(Beginning of Materials provided)
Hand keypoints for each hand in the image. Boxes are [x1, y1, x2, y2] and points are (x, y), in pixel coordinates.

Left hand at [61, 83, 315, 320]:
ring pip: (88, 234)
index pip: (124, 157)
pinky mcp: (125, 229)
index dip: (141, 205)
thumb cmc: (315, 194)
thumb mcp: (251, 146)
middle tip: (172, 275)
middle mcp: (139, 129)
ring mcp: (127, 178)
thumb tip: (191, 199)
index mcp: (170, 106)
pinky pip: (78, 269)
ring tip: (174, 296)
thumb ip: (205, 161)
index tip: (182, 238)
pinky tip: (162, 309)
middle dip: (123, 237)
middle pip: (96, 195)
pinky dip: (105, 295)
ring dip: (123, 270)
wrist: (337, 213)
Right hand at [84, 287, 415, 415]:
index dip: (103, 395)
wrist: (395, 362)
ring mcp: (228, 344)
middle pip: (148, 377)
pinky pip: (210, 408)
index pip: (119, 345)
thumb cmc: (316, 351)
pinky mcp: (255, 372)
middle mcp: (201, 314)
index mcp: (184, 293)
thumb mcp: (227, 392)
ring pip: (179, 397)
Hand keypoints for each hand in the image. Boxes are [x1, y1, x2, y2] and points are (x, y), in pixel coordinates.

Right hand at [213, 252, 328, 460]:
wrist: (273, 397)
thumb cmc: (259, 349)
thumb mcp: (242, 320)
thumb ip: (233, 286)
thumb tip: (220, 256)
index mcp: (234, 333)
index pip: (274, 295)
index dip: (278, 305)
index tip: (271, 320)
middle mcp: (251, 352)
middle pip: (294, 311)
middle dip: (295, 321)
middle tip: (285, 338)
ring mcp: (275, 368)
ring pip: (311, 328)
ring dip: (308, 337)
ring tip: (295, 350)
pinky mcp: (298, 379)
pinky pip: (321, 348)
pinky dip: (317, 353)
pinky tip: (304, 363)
(End of Materials provided)
Transcribe the lines from the first line of the records through the line that contains "ring pip: (179, 397)", both included, and add nothing else.

▸ Solution to this exercise
Hand keypoints for each hand in the image. Boxes are [x1, y1, x2, y2] and points are (x, y), in pixel coordinates.

Left hand at [61, 83, 315, 320]:
ring pip: (88, 234)
index pip: (124, 157)
pinky mcp: (125, 229)
index dip: (141, 205)
thumb cmc: (315, 194)
thumb mcp: (251, 146)
middle tip: (172, 275)
middle mcp: (139, 129)
ring mcp: (127, 178)
thumb tip: (191, 199)
index mcp: (170, 106)
pinky pip: (78, 269)
ring tip: (174, 296)
thumb ip: (205, 161)
index tip: (182, 238)
pinky tip: (162, 309)
middle dip: (123, 237)
middle pip: (96, 195)
pinky dip: (105, 295)
ring dip: (123, 270)
wrist: (337, 213)
Right hand at [84, 287, 415, 415]:
index dip: (103, 395)
wrist: (395, 362)
ring mcp: (228, 344)
middle pip: (148, 377)
pinky pip: (210, 408)
index pip: (119, 345)
thumb cmc: (316, 351)
pinky mcp: (255, 372)
middle mcp: (201, 314)
index mcp: (184, 293)
thumb mcp: (227, 392)
ring pip: (179, 397)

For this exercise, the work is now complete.